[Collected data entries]
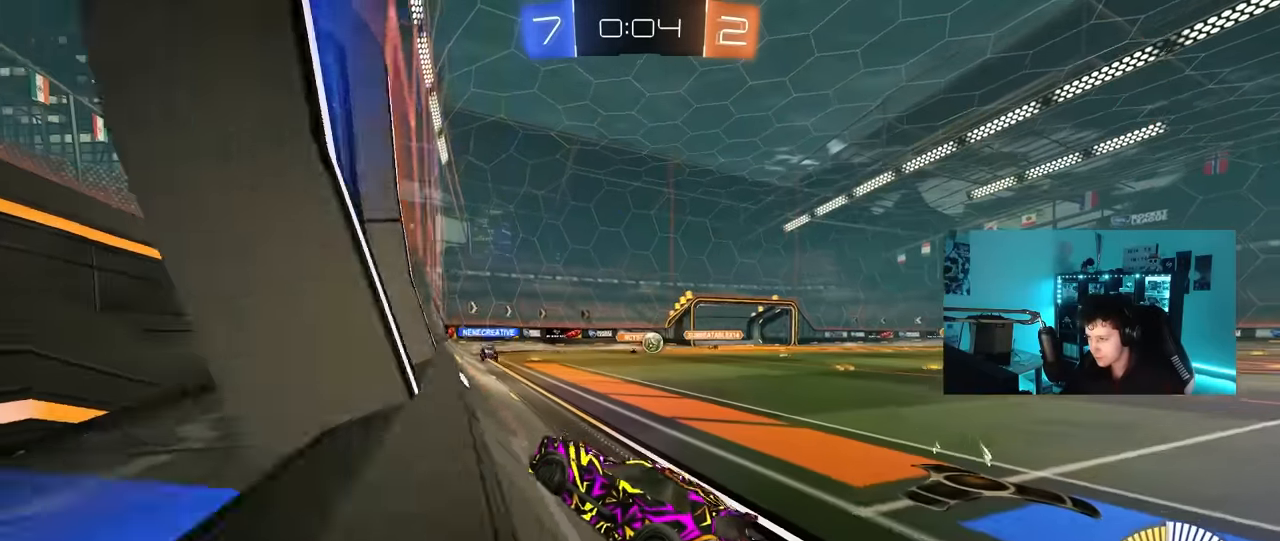
{"keys": ["d", "w"], "mouse": [], "mouse_move": "still", "events": [[134, "shift", "down"], [184, "shift", "up"]]}
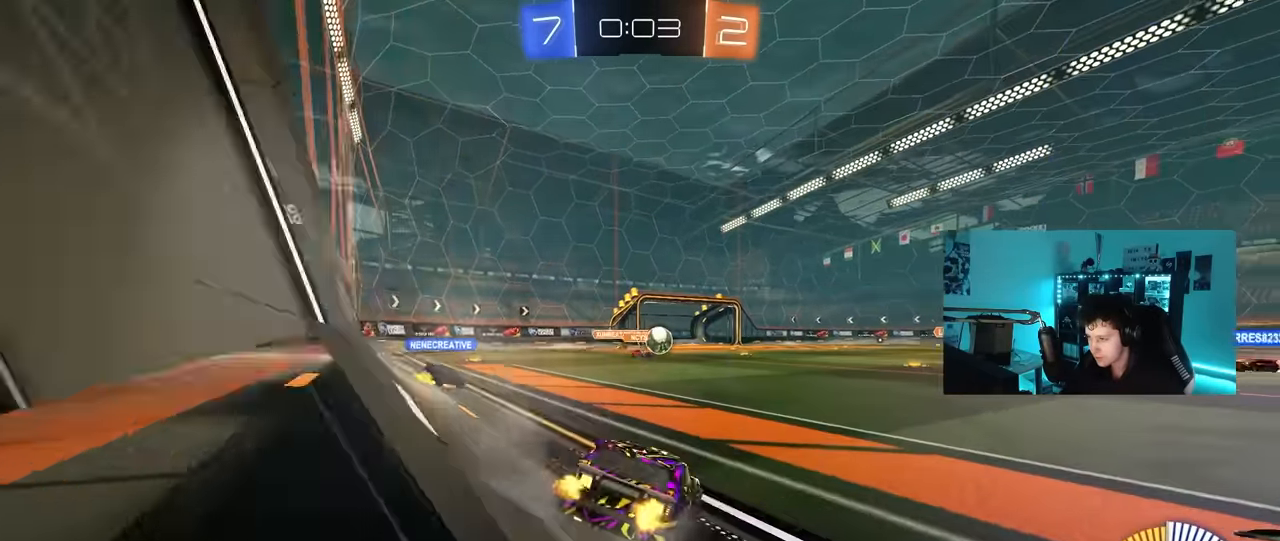
{"keys": ["d", "w"], "mouse": [], "mouse_move": "still", "events": [[150, "d", "up"], [200, "a", "down"], [284, "a", "up"], [434, "d", "down"]]}
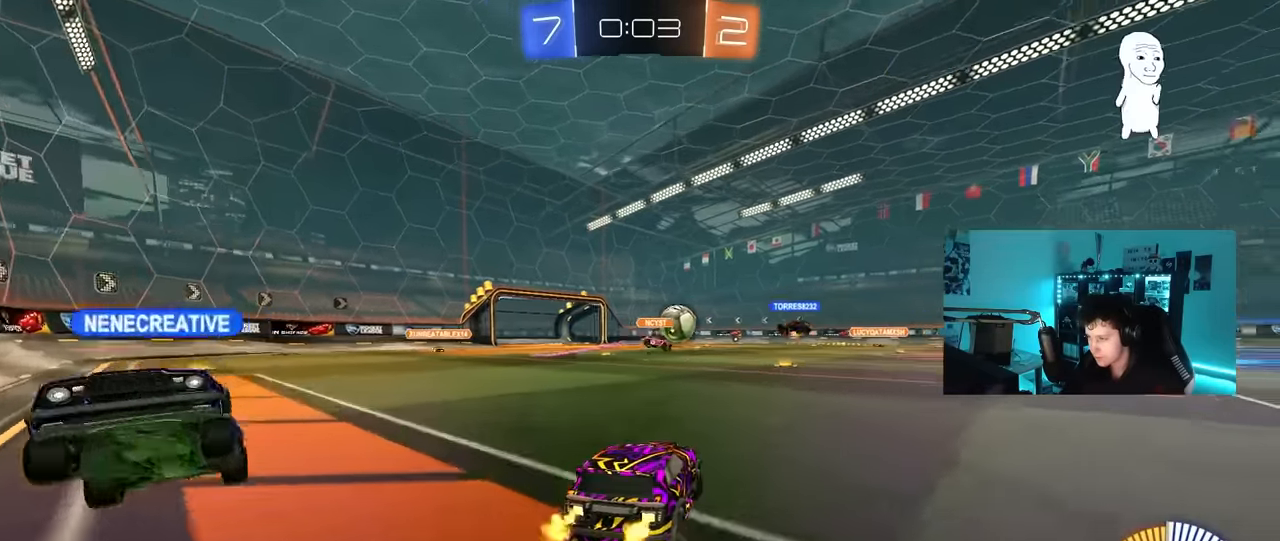
{"keys": ["d", "w"], "mouse": ["left"], "mouse_move": "still", "events": [[67, "d", "up"], [350, "d", "down"], [500, "mouse_left", "down"]]}
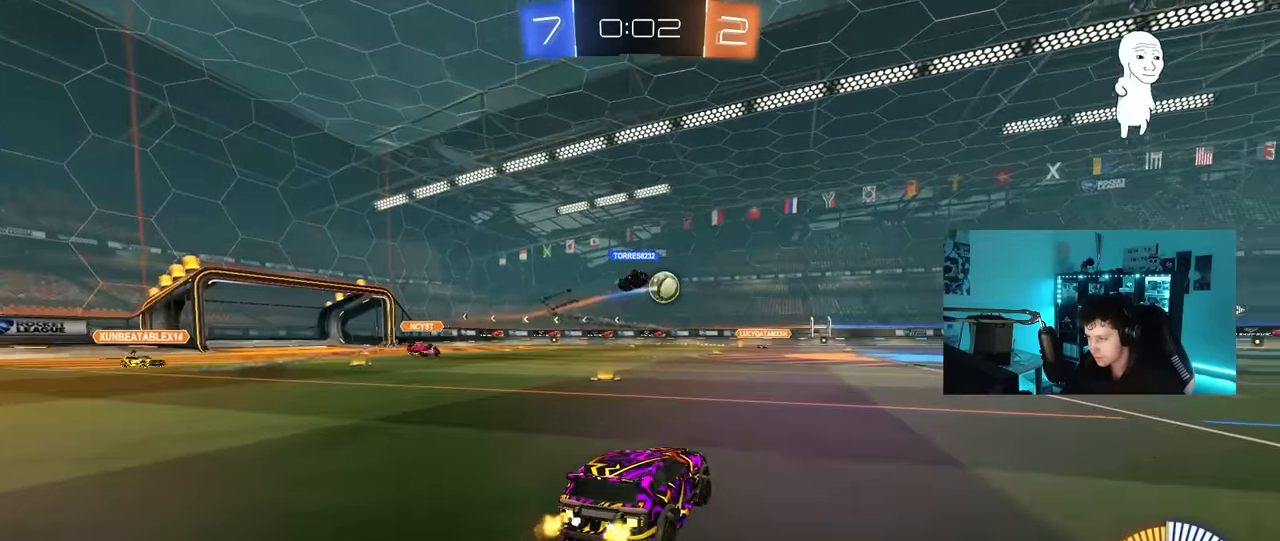
{"keys": ["a", "shift", "w"], "mouse": ["left", "right"], "mouse_move": "down-left", "events": [[134, "d", "up"], [184, "a", "down"], [267, "a", "up"], [267, "d", "down"], [317, "mouse_right", "down"], [367, "d", "up"], [417, "a", "down"], [417, "shift", "down"]]}
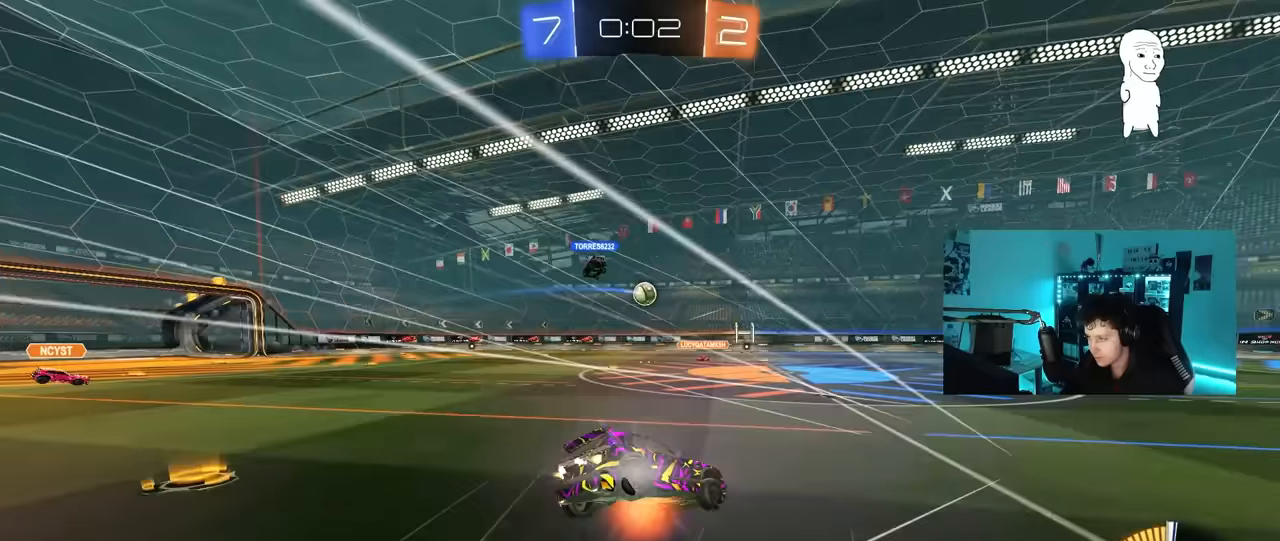
{"keys": ["a", "shift"], "mouse": [], "mouse_move": "still", "events": [[17, "s", "down"], [17, "w", "up"], [200, "mouse_left", "up"], [200, "mouse_right", "up"], [384, "s", "up"]]}
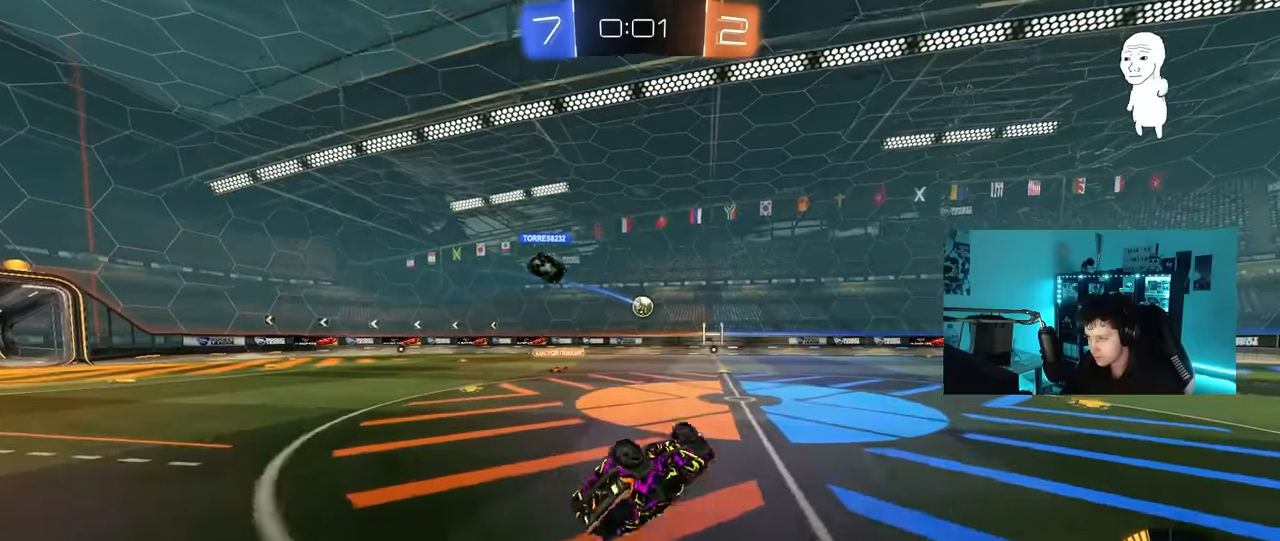
{"keys": [], "mouse": [], "mouse_move": "still", "events": [[17, "s", "down"], [267, "s", "up"], [267, "shift", "up"], [350, "a", "up"]]}
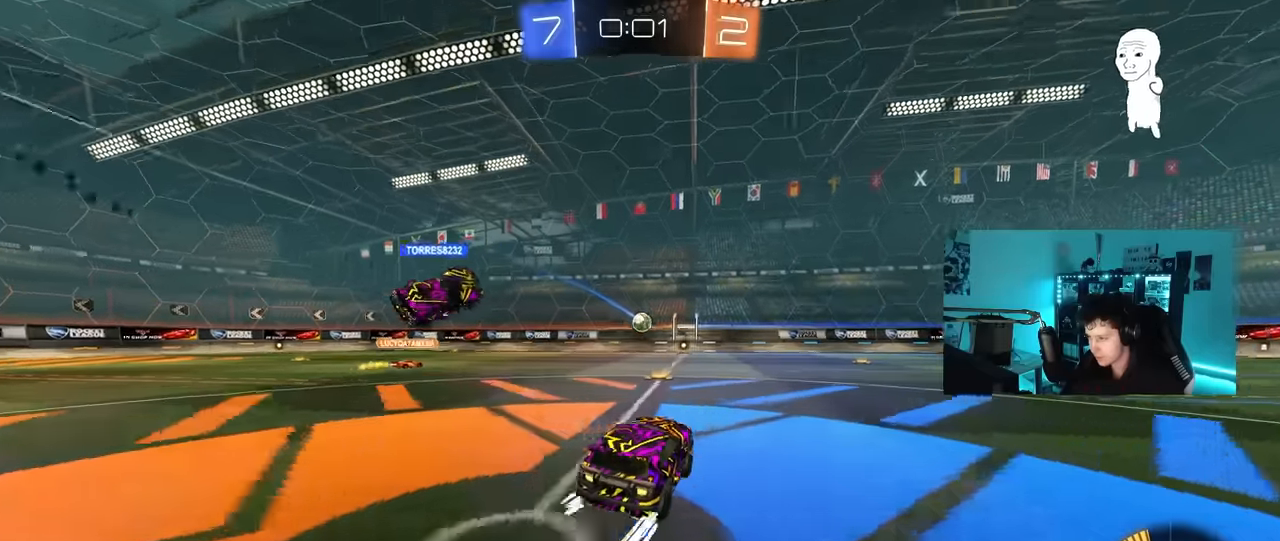
{"keys": ["d", "s"], "mouse": [], "mouse_move": "still", "events": [[134, "w", "down"], [267, "w", "up"], [367, "a", "down"], [467, "a", "up"], [467, "s", "down"], [500, "d", "down"]]}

- [PROBLEM REQUIREMENTS] The entries above are to be retyped exactly, with each picture left out.

- [TASK RESULT]
{"keys": ["d", "w"], "mouse": [], "mouse_move": "still", "events": [[134, "shift", "down"], [184, "shift", "up"]]}
{"keys": ["d", "w"], "mouse": [], "mouse_move": "still", "events": [[150, "d", "up"], [200, "a", "down"], [284, "a", "up"], [434, "d", "down"]]}
{"keys": ["d", "w"], "mouse": ["left"], "mouse_move": "still", "events": [[67, "d", "up"], [350, "d", "down"], [500, "mouse_left", "down"]]}
{"keys": ["a", "shift", "w"], "mouse": ["left", "right"], "mouse_move": "down-left", "events": [[134, "d", "up"], [184, "a", "down"], [267, "a", "up"], [267, "d", "down"], [317, "mouse_right", "down"], [367, "d", "up"], [417, "a", "down"], [417, "shift", "down"]]}
{"keys": ["a", "shift"], "mouse": [], "mouse_move": "still", "events": [[17, "s", "down"], [17, "w", "up"], [200, "mouse_left", "up"], [200, "mouse_right", "up"], [384, "s", "up"]]}
{"keys": [], "mouse": [], "mouse_move": "still", "events": [[17, "s", "down"], [267, "s", "up"], [267, "shift", "up"], [350, "a", "up"]]}
{"keys": ["d", "s"], "mouse": [], "mouse_move": "still", "events": [[134, "w", "down"], [267, "w", "up"], [367, "a", "down"], [467, "a", "up"], [467, "s", "down"], [500, "d", "down"]]}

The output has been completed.